### What you are asked to do
Give back word for word every line from the one that includes "thumb mcp: (149, 104)" through the last line of the listing, and nothing besides.

### Data provided
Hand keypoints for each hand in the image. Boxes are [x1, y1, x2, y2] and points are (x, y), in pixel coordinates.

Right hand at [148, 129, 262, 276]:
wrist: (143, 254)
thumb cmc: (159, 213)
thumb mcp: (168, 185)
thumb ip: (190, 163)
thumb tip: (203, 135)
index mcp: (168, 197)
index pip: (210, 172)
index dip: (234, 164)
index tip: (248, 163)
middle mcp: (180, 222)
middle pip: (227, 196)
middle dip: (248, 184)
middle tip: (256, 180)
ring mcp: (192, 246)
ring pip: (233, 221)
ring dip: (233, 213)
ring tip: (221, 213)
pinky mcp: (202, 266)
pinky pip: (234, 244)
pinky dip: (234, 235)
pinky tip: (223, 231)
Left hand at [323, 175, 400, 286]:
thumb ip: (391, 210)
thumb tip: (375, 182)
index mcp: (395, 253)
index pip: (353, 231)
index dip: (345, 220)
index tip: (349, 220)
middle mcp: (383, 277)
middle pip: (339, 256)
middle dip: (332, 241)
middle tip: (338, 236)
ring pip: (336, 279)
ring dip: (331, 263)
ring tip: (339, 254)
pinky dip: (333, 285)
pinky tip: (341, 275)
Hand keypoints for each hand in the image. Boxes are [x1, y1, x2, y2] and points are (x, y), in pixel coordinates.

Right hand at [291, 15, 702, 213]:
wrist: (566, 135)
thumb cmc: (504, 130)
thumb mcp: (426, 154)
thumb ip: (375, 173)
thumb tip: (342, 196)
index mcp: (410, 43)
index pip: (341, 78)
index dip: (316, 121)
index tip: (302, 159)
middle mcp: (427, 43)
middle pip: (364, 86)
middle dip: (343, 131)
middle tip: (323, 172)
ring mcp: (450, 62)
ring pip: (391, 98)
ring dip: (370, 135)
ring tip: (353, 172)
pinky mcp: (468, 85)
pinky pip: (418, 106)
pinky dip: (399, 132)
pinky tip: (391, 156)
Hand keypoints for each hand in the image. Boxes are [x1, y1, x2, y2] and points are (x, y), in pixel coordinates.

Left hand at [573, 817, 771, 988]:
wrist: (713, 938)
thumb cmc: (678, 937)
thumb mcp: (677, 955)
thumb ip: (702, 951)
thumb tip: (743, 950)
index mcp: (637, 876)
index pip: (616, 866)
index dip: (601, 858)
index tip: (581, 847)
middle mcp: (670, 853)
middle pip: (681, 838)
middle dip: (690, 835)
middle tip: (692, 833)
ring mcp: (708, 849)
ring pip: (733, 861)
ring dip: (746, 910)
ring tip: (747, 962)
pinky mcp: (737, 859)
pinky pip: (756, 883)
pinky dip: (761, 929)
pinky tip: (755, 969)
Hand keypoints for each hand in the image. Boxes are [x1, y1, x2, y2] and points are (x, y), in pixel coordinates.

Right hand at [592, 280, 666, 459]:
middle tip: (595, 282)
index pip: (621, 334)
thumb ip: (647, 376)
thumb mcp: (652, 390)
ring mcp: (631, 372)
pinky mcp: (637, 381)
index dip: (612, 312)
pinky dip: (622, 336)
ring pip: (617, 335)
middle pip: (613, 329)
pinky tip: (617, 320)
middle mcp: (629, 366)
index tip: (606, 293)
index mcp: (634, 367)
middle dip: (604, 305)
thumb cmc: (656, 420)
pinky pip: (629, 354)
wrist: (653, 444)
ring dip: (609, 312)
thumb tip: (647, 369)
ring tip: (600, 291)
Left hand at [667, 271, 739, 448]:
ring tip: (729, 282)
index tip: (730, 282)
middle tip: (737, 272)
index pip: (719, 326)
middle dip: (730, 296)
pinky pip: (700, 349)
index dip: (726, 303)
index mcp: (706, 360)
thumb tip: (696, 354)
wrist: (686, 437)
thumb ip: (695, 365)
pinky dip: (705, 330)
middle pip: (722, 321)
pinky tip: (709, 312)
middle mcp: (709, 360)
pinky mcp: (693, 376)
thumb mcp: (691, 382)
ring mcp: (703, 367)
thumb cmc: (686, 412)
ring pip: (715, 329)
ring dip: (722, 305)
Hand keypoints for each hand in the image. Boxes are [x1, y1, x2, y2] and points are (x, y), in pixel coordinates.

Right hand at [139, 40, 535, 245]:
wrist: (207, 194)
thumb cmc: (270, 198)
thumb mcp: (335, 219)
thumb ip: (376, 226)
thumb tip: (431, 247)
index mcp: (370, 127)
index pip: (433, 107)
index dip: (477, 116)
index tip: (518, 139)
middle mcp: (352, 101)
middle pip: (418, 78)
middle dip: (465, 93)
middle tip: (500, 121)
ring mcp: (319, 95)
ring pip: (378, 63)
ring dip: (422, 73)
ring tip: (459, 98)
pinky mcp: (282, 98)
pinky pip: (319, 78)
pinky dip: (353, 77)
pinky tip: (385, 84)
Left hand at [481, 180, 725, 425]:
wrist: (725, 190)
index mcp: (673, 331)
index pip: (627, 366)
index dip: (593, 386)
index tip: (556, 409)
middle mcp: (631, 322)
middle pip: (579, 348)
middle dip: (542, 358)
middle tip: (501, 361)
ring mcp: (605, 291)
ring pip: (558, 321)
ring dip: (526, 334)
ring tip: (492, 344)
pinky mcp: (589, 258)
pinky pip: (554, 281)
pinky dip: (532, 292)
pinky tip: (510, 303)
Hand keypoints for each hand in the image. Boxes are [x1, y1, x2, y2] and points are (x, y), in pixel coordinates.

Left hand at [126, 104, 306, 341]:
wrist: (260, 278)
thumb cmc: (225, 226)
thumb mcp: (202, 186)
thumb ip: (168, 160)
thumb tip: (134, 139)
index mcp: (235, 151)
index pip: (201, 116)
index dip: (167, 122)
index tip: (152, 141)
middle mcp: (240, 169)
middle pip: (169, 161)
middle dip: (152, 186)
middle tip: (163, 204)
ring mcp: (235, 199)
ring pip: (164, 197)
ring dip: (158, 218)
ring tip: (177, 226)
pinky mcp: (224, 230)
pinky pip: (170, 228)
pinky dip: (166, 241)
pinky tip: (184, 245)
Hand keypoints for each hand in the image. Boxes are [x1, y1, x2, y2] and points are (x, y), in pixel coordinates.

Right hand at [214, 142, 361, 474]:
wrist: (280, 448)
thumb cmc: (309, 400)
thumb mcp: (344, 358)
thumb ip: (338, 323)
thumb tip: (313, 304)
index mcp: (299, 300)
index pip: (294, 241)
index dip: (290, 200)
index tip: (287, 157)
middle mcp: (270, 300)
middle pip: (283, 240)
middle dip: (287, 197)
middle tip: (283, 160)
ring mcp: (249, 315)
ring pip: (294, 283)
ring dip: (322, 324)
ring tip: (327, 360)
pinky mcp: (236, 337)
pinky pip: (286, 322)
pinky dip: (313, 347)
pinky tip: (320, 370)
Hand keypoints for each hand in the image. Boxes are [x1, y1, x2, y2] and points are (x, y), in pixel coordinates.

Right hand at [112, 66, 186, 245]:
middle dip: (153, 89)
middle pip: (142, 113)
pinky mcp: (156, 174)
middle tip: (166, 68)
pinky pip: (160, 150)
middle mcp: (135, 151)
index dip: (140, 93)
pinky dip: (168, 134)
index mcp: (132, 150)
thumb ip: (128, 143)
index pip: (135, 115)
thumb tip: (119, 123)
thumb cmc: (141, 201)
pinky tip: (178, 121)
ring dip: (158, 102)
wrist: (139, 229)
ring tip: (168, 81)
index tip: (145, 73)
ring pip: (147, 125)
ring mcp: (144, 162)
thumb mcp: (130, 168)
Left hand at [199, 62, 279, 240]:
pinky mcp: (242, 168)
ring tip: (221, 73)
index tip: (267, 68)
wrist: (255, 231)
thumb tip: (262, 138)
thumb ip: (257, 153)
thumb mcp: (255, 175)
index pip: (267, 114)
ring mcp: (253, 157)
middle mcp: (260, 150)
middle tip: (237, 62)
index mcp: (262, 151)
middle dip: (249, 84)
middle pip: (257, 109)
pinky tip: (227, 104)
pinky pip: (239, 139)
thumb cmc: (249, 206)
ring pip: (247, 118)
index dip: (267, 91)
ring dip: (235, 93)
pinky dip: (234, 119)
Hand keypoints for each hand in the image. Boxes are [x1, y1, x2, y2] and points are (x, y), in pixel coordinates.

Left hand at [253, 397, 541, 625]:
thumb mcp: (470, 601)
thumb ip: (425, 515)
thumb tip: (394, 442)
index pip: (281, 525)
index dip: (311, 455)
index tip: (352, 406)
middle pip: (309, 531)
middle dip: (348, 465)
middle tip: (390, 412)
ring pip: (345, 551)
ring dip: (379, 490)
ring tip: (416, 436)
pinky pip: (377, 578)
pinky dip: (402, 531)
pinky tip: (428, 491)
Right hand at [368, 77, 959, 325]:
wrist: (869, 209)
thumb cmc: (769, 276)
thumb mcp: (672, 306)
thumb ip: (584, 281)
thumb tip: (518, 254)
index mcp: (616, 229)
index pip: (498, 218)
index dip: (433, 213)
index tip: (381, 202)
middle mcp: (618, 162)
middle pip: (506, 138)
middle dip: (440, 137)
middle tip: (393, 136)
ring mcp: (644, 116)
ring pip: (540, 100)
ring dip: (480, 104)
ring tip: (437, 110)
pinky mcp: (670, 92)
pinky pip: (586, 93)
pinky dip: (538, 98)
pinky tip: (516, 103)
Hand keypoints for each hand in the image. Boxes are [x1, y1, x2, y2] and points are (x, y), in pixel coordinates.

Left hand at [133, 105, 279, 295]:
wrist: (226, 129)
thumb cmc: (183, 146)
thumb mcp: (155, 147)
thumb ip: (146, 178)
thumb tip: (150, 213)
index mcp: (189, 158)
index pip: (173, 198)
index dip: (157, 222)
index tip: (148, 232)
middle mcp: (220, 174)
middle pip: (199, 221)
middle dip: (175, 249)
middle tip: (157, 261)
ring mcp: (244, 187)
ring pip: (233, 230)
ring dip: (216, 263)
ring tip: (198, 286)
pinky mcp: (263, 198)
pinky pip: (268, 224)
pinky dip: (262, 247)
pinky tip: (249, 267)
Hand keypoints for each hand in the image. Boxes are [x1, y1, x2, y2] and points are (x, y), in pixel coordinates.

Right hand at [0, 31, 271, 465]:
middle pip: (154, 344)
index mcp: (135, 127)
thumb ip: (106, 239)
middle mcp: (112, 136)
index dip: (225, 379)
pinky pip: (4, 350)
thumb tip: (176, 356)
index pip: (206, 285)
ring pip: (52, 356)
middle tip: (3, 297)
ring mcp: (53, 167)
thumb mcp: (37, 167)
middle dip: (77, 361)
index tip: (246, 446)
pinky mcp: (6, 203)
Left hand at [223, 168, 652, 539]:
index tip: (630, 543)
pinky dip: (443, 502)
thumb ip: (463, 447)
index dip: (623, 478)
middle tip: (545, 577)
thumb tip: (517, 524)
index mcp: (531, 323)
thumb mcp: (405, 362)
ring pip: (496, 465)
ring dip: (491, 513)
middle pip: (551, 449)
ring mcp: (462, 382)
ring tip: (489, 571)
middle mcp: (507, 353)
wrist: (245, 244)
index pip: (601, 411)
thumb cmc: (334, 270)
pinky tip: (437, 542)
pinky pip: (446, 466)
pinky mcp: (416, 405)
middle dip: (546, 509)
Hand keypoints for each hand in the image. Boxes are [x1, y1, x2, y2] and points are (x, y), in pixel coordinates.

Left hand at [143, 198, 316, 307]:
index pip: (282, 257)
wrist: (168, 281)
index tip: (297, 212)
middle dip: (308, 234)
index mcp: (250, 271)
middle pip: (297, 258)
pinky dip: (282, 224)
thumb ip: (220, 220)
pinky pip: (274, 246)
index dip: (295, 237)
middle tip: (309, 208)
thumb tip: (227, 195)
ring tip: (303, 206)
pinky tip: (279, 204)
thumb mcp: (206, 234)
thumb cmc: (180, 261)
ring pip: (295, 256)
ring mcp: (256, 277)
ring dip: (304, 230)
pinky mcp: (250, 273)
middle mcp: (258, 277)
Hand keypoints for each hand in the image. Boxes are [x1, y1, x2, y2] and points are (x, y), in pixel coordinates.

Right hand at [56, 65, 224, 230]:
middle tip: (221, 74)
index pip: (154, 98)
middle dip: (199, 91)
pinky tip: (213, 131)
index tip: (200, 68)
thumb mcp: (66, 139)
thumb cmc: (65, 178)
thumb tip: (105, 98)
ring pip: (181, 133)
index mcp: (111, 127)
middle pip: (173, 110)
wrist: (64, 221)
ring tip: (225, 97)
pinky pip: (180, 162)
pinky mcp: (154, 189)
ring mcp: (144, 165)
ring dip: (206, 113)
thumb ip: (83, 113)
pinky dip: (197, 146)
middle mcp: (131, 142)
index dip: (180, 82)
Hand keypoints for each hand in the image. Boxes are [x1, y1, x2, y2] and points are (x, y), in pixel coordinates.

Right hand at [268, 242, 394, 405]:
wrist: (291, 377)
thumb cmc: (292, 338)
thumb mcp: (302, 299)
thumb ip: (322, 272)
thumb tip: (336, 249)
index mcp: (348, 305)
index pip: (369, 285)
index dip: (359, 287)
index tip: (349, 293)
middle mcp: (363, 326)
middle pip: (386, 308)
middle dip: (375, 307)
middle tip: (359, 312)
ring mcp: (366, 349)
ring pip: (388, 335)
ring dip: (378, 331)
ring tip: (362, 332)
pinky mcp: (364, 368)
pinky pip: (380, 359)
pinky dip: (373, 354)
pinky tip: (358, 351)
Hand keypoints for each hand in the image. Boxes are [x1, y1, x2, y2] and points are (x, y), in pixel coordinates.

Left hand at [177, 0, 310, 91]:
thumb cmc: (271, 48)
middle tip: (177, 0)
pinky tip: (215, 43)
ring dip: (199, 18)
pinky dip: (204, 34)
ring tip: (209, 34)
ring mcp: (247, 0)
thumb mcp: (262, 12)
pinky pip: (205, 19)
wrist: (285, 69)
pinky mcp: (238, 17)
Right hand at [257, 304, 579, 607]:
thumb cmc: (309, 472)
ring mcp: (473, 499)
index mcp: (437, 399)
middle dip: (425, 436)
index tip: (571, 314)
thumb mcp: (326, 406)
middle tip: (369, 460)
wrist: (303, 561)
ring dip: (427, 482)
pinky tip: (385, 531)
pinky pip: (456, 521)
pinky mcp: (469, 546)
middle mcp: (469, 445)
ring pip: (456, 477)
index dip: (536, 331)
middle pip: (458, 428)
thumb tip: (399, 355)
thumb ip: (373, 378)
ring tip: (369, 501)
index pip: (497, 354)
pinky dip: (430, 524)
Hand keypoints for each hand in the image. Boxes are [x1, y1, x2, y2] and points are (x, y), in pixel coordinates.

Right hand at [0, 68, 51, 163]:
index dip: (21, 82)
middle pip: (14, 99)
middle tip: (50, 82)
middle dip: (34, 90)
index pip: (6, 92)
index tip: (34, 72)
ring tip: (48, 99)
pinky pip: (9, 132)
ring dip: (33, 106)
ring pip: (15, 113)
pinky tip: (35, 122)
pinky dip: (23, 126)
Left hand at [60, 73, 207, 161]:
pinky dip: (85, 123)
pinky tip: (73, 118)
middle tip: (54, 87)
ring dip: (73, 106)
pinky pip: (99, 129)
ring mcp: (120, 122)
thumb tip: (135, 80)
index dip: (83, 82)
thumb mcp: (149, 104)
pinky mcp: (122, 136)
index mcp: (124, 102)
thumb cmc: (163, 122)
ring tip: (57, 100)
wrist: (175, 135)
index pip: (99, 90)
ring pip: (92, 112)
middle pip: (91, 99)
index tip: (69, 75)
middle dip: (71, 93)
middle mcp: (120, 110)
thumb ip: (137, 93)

### Response for this exercise
thumb mcp: (149, 104)
pinky mcp: (122, 136)
index mcp: (124, 102)
thumb cmc: (163, 122)
ring tip: (57, 100)
wrist: (175, 135)
index pip: (99, 90)
ring pip: (92, 112)
middle pip: (91, 99)
index tip: (69, 75)
middle dip: (71, 93)
middle mcp: (120, 110)
thumb ip: (137, 93)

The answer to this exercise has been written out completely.